Last week, Hezbollah leader Hassan Nasrallah said he believes that the tribunal will blame elements of his party, but said he would reject any such conclusion. He also said that any indictment of a Hezbollah member would represent a U.S.-Israeli effort to disarm Hezbollah's militant wing.
The United States considers Hezbollah, which has close ties to Iran and Syria, to be a terrorist organization. The Shiite group is a political party and a major provider of social services in Lebanon but also operates a militant wing.
Nasrallah, in a rare press conference, said Hariri's son, current Lebanese Prime Minister Saad Hariri, had told him that the special tribunal would implicate rogue Hezbollah members for the killing, but not the party itself.
"I told Hariri when he accused Syria to bring us one single proof and I will stand by your side and support you, but you cannot allow the instigation against Hezbollah and the Shiites in Lebanon to continue," Nasrallah said.
Nasrallah said forces inside and outside Lebanon "don't want the stability in the country to last."
Among many Muslims, Hezbollah is seen as a heroic organization, successful in having driven Israeli forces from Lebanon in 2006.
In previous parliamentary elections, the so-called March 14 coalition -- parties association with Saad Hariri -- campaigned on a platform to disarm Hezbollah and opposed Hezbollah's 2006 war with Israel.
"In the last five years, some Lebanese politicians dragged the country into a bigger battle that targeted everyone," Nasrallah said. "Every day we were on the verge of a new civil war and we are all victims of a bigger plot that wanted to destroy the resistance in Lebanon.
"These same politicians want to drag Lebanon into that same phase once again.
"So I ask their supporters: Do you really want to stand by these leaders, despite all what happened? Despite everything they have done?"
This week, U.S. State Department spokesman P.J. Crowley, asked about the meeting, said the United States values "dialogue" among the three leaders.
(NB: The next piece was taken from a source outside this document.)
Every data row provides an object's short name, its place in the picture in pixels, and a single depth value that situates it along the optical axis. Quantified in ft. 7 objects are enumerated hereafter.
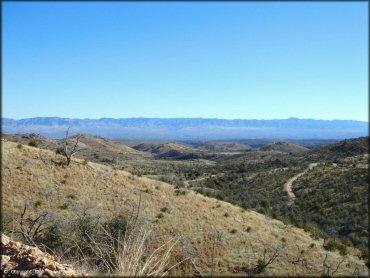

He said he suspects Israeli-Palestinian peace moves and other items could be part of the discussions.
"Syria's relationship with Iran is of concern to us. And to the extent that Syria wants to advance its relations within the region and around the world, it would be, you know, much better for Syria to distance itself from Iran and move in a more constructive direction."
He also said, "We think that President Assad and other Syrian leaders should listen very attentively, you know, to what King Abdullah will tell them."